During his stay with Aunt Lola, Tajo mentions that he and his aunt choreograph their own dance routines, which reminds Tajo of this scene from one of his (and my) favorite movies. All That Jazz is an autobiographical movie by legendary Broadway choreographer Bob Fosse. Roy Scheider plays Joe Gideon, a thinly veiled version of Fosse himself. Gritty, sexy, profane, and filled with all sorts of things that help the movie earn it’s hard-R rating, All That Jazz showcases Fosse’s work at its absolute finest. In this scene, which was inserted into the film after the producers complained that the storyline was becoming too depressing, Ann Reinking (Fosse’s onetime girlfriend who essentially is playing herself in the movie) and Erzsébet Földi (playing Joe’s daughter Michelle) present their own dance routine to the Peter Allen song, “Everything Old is New Again.” This sequence is anything but depressing; the dance was actually choreographed by Reinking and Földi.
If you’re really interested in Bob Fosse’s work, here’s a collection of videos showcasing several of his best numbers. The selections start with a couple of clips from All That Jazz, and, yes, they open with the—*ahem*—rather grown-up choreography of “Take Off With Us.” I assume you won’t watch that if you’re not old enough for it, okay? :3
“Choreography” is the term use to describe the assembly of dance moves you see in ballet or any other type of dance performance. Before the advent of video recording, choreography had to passed down to dancers from generation to generation. This is still how its done today, although it’s nice to know we can now see forever these amazing designs of art and skill. Tajo refers to several choreographers during the course of Feeding; here’s a look at some of them.

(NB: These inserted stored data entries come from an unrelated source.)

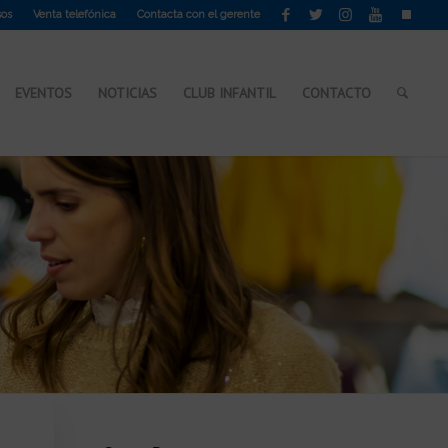
sos
Venta telefónica
Contacta con el gerente
EVENTOS
NOTICIAS
CLUB INFANTIL
CONTACTO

Marius Petipa was one of the most influential choreographers in history; his work endures on the ballet stage today. He forged the Russian Imperial Theatres in St. Petersburg into the premier ballet ensemble in the world. The complexity and beauty of his choreography continues to inspire ballet dancers.
Vaslav Nijinsky was a brilliant dancer and choreographer who helped bring ballet choreography into the 20th century, particularly in his work with the Ballets Russes. If you don’t think ballet can be controversial, think again—in 1913, fighting and a near-riot broke out in the audience at the premiere of Le Sacre du printemps (The Rite of Spring), choreographed by Nijinsky to music by Igor Stravinsky. One of Nijinsky’s most influential works was his sexually charged choreography and performance of L’Après-midi d’un faune (Afternoon of a Faun) to music by Claude Debussy.
George Balanchine was educated at Russia’s Imperial Ballet School and brought that extensive knowledge to America, where he exerted a tremendous influence on the development of American dance from ballet to modern dance. Balanchine helped found the School of American Ballet and the New York City Ballet.
Jerome Robbins learned ballet and used that knowledge to create not only fascinating modern ballets but some of the best dance sequences in Broadway history. His most enduring work was for both the stage and screen versions of West Side Story.
Bob Fosse used his early career in burlesque houses and on Broadway to create a singular dance style that is still influencing today’s musical and pop culture choreography. Fosse’s best work is preserved in the film version of the musical Cabaret and the gritty autobiographical movie All That Jazz.